L’accueil en officine des populations en situation de précarité (migrants, SDF, squatters, personnes démunies) se heurte à de multiples difficultés : barrière de la langue, méconnaissance par le pharmacien des conditions de vie et antécédents de ces patients, eux-mêmes souvent perdus face à la complexité de leur traitement et du système de santé. D’où des risques de mésusage, mauvaise observance, recours aux urgences, hospitalisation…
C’est pour mieux comprendre ces enjeux de santé publique que Déborah Martin a consacré sa thèse de pharmacie* à l’accueil en officine des personnes précaires : « Je voulais faire une thèse de terrain, explique-t-elle. Et comme je suis sensibilisée aux problèmes de pauvreté, à la dimension sociale de notre métier, j’ai opté pour cette étude qui s’appuie sur une enquête auprès de 257 officines de Bordeaux Métropole, menée de mars à décembre 2020. »
Pharmaciens concernés
Hormis quelques refus de principe (« ces personnes nous coûtent déjà assez cher » ; « vous feriez mieux de vous intéresser à la précarité chez les pharmaciens »…), les pharmaciens bordelais se sont plutôt sentis concernés par la thématique, comme en atteste leur excellent taux de réponse (42 %).
Premier enseignement, 61 % des officines bordelaises reçoivent au moins une fois par jour un patient précaire. Leur façon de l’identifier : sa couverture sociale (CSS, AME) à 41 %, son aspect extérieur (36 %), sa langue (21 %). 83 % des pharmaciens trouvent que cette dispensation est plus chronophage que pour un patient standard. « Mais, complète Déborah Martin, ce temps demeure insuffisant pour que le patient ait parfaitement compris son traitement, sa posologie. » Quant aux difficultés rencontrées, la barrière de la langue arrive en tête** (74 %), puis les risques de mésusage (56 %).
Manque de formation à la précarité
L’enquête pointe également la méconnaissance par les pharmaciens, des structures de prise en charge des populations précaires : 46 % ne connaissent pas les établissements d’accueil d’urgence, 44 % ignorent les centres communaux d’action sociale et 69 % la PASS (Permanence d’accès aux soins de santé) : « Il est dommage que notre formation ne présente pas ces structures qui sont d’excellents relais de l’officine, regrette Déborah Martin.
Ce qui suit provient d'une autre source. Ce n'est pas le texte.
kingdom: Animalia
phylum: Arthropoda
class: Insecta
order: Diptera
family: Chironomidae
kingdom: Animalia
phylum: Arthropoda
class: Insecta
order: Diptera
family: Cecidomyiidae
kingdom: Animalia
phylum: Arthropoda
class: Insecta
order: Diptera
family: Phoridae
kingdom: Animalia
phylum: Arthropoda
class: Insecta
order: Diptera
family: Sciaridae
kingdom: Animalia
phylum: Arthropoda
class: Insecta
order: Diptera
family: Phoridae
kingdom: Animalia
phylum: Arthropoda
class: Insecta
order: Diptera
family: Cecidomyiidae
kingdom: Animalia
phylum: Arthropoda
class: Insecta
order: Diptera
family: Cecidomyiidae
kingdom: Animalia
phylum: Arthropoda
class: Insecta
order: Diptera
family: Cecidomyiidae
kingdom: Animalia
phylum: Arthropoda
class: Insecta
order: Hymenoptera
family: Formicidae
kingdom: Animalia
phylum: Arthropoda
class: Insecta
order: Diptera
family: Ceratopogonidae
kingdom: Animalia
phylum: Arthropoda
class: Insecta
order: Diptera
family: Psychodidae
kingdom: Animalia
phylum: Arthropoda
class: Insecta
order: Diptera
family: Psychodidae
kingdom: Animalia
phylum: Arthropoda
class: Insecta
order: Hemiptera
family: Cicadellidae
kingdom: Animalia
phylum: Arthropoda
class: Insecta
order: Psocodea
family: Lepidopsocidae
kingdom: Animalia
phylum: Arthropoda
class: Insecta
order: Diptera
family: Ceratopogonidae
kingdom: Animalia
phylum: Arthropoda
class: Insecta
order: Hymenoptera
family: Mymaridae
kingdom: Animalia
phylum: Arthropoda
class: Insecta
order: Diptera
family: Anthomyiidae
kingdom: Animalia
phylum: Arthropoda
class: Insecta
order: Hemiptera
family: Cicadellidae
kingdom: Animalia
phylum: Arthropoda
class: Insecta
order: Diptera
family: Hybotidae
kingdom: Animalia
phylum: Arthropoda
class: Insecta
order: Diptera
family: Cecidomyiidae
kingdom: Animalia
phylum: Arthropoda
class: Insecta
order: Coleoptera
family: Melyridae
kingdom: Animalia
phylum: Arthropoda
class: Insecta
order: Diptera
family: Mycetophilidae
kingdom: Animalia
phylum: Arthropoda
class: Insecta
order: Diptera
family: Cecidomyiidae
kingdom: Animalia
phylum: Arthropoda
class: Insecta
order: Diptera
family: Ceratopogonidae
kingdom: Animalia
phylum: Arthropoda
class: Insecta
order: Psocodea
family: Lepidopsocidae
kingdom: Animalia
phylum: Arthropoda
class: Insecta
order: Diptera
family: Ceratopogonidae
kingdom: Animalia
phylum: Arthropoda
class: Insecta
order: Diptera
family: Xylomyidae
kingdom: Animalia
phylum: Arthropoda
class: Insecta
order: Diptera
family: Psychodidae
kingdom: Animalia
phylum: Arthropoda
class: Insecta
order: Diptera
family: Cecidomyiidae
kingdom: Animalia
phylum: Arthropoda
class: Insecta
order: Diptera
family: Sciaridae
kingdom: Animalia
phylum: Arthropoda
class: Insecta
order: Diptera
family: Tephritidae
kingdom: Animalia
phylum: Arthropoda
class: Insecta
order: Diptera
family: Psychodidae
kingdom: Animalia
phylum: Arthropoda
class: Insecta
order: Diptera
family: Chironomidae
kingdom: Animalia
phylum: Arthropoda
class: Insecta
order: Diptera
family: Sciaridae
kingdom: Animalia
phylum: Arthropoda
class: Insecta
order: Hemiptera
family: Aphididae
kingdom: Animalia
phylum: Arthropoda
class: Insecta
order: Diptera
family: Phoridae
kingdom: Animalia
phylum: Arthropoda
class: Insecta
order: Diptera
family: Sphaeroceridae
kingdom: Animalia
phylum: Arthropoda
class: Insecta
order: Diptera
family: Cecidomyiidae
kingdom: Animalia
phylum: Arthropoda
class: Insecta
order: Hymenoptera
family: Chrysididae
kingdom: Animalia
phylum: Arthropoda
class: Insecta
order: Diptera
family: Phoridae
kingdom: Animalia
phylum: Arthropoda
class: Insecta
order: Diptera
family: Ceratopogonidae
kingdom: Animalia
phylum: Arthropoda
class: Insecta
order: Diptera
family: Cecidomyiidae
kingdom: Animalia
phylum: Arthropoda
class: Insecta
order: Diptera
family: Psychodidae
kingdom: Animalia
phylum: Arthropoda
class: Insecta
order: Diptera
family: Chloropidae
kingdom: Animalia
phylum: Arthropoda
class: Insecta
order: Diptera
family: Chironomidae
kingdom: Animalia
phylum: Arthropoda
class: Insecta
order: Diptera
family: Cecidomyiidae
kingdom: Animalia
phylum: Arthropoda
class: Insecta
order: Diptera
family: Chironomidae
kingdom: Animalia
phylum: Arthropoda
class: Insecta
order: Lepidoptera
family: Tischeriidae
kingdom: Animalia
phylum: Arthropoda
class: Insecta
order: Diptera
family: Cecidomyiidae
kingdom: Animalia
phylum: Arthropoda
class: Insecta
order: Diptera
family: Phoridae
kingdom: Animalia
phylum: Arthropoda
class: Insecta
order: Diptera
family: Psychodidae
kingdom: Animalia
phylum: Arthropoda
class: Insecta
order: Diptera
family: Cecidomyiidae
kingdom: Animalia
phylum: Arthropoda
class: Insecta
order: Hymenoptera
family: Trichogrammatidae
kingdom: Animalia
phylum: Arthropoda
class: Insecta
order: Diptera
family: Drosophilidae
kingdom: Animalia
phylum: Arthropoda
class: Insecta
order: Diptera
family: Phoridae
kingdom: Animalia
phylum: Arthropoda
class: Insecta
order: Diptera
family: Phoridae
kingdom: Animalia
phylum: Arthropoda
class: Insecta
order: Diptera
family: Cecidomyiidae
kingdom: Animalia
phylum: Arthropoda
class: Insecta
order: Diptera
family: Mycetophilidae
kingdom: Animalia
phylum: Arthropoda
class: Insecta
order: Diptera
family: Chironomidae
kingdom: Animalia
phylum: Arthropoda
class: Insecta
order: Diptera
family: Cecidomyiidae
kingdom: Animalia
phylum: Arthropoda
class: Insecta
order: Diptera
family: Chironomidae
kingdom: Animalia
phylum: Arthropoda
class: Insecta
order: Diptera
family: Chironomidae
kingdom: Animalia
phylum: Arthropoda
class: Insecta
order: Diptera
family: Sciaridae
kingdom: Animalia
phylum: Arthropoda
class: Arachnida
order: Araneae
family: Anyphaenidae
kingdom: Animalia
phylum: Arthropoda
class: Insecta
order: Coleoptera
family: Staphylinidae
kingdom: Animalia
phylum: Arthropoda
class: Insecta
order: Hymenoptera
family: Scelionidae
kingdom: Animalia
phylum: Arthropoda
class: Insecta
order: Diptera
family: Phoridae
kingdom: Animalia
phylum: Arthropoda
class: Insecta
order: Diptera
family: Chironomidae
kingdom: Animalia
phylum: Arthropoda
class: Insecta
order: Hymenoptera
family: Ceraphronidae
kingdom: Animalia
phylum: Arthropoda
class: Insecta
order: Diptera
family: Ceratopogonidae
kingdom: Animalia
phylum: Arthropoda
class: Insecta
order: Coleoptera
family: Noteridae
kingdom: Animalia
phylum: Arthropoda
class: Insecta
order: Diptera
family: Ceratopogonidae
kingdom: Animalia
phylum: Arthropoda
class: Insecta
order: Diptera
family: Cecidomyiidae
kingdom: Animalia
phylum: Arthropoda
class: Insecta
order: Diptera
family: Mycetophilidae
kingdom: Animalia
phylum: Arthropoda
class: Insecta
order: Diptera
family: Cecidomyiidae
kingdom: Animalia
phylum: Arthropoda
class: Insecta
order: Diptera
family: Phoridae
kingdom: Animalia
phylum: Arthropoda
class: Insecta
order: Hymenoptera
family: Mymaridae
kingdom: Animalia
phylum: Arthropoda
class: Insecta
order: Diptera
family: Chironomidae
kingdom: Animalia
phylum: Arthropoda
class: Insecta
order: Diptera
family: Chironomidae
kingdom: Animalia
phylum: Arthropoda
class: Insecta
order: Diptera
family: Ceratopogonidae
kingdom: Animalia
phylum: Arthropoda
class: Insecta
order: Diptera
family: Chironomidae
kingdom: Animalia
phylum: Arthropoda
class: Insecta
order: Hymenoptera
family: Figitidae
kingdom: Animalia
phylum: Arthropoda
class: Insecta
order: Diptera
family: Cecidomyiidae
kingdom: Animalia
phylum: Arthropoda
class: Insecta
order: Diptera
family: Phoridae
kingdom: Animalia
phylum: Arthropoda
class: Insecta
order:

Par exemple, dans l’attente d’un renouvellement d’AME, le pharmacien ne peut délivrer une ordonnance, mais orienté vers la PASS son patient pourra l’obtenir facilement. »
Les pharmaciens bordelais ont aussi proposé des pistes d’amélioration de la prise en charge du patient précaire :
- Meilleure coordination entre les professionnels de santé, afin de sécuriser les délivrances. L’outil numérique Paaco-Globule, porté par l’ARS de Nouvelle-Aquitaine, pourrait assurer ce lien, mais demeure encore trop peu utilisé.
- Capacité à vérifier en temps réel, les droits du patient : « Le site Ameli.fr permet l’accès des hospitaliers à cette information, mais pas aux libéraux », précise Déborah Martin.
- Outil de traduction. Proposé par l’association ISM Interprétariat, cet outil existe, mais il a un coût***.
- Carte à puce pour les bénéficiaires de l’AME assurant la traçabilité de l’historique médicamenteux
- Prise en charge des médicaments non remboursés souvent refusés par les patients précaires, au détriment de leur santé
- Outils d’aide à l’observance : piluliers, fiches de posologie traduites…
Entretien pharmaceutique
Enfin, d’aucuns suggèrent la création d’un entretien pharmaceutique rémunéré, pour mieux transmettre les conditions d’une bonne observance aux patients précaires.
Déborah Martin a conçu cet entretien de vingt minutes, d’après le bilan partagé de médication. Testé auprès de quatre patientes, il a donné pleine satisfaction : « Il aurait toute sa place en officine, dans le cadre d’une nouvelle mission de santé publique, visant à sécuriser la délivrance pour ceux qui en ont le plus besoin », conclut-elle. Idées à suivre…
* « L’accès aux soins des populations en situation de précarité et axes d’amélioration à l’officine », soutenue en juin à l’université de Bordeaux. https://dumas.ccsd.cnrs.fr/dumas-03323048.
** Bordeaux accueille, en particulier, une importante communauté Rom de Bulgarie vivant en squats ou bidonvilles.
*** ISM Interprétariat, association à but social et non lucratif, propose des traductions en temps réel de 180 langues. Une expérimentation, lancée par Médecins du monde et soutenue par l’ARS, est en cours auprès d’un panel de médecins généralistes bordelais.